Para aplicar a la residencia artística fue necesario presentar un proyecto y sí, yo iba con una búsqueda definida. Después, como muchas veces sucede, eso cambió. A medida que iba conociendo a las mujeres, que iba ahondando en sus historias e iba adentrándome en el territorio en el que estaba trabajando, me fui dando cuenta que había una necesidad antes que mi deseo.
Podría haber hecho caso omiso a esa lectura, pero sentí que no podía darle la espalda. Fue una negociación interna, relacionada sobre todo con los retratos. ¿Alguien las había retratado? ¿Cuántas veces les habían preguntado sobre sus vidas, sus historias, sus pensamientos? Me hice muchas preguntas y cuanto más me preguntaba, más reafirmaba que, ante todo, ellas necesitaban verse a sí mismas. Y, en una segunda instancia, que las vieran, una a una y juntas al mismo tiempo.
Esto desencadenó en la instalación fotográfica que expuse en el Caserío Museo Igartubeiti: una ronda de 18 sillas de madera que cada mujer trajo de su casa, sillas familiares.

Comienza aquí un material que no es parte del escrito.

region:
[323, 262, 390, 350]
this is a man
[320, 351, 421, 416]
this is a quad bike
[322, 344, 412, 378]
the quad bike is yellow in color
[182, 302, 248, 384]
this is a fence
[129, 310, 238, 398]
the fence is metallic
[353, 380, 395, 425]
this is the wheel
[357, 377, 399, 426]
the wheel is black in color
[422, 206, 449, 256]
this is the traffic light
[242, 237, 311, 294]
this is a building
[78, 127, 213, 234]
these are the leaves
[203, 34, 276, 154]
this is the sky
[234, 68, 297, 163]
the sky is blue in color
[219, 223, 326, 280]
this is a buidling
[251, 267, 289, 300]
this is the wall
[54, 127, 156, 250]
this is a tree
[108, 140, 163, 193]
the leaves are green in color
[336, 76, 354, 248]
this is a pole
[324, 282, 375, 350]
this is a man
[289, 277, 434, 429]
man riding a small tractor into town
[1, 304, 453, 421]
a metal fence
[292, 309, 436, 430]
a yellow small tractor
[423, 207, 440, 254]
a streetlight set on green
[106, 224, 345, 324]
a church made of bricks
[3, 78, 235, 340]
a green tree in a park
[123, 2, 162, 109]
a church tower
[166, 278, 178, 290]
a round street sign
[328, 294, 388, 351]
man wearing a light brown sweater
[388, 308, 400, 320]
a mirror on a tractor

Encima de cada una, el retrato de la mujer dueña de esa silla. El círculo connotaba el territorio que en conjunto conformaban, juntas, mirándose unas a otras. Lxs espectadorxs, para ver la obra, tenían que entrar para ver a las territorias. En el centro, sobre unos cajones de madera con símbolos vascos, se encontraban los mapas, la cartografía sensible de las mujeres de la zona de Urola Garaia y Goierri, continentes de fotografías donde habitan las territorias.
¿Lurraldeak [Territorias] tiene algo que ver con tu historia personal?
Todavía no lo sé. Seguramente sí.
Por un lado, mi abuela siempre dijo que era vasca, pero la verdad es que se basa en su apellido y no hay nada confirmado.
Por otro lado, y creo que va más por acá, yo nací en Bahía Blanca y a los 13 años aproximadamente nos mudamos lxs cuatro —mamá, papá y hermano— a Buenos Aires. A los 22 me fui con una mochila a viajar durante un año con el objetivo de llegar a Rusia, llegué hasta Polonia. Comía pan con queso untable para llegar lo más lejos posible.
Así seguí viajando, pero ya no necesité que fuera lo más lejos posible, hay comunidades que me atraen y creo que fue lo que sucedió en este caso. Una zona que a mis ojos era bastante encriptada y donde la mujer tiene una etiqueta definida: “la mujer vasca es cerrada”, “la mujer vasca es fuerte”, “es imposible ligar con ella”. Cuestionar esa etiqueta en una cultura que desconocía no era algo que sólo podía hacer allí, pero sí donde me dieron muchas ganas de hacerlo. También había algo ahí de volver a la naturaleza, a la huerta, al monte, al pueblo. Con el tiempo creo que voy a ver más clara esta respuesta, soy una persona de tiempos lentos para procesar vivencias.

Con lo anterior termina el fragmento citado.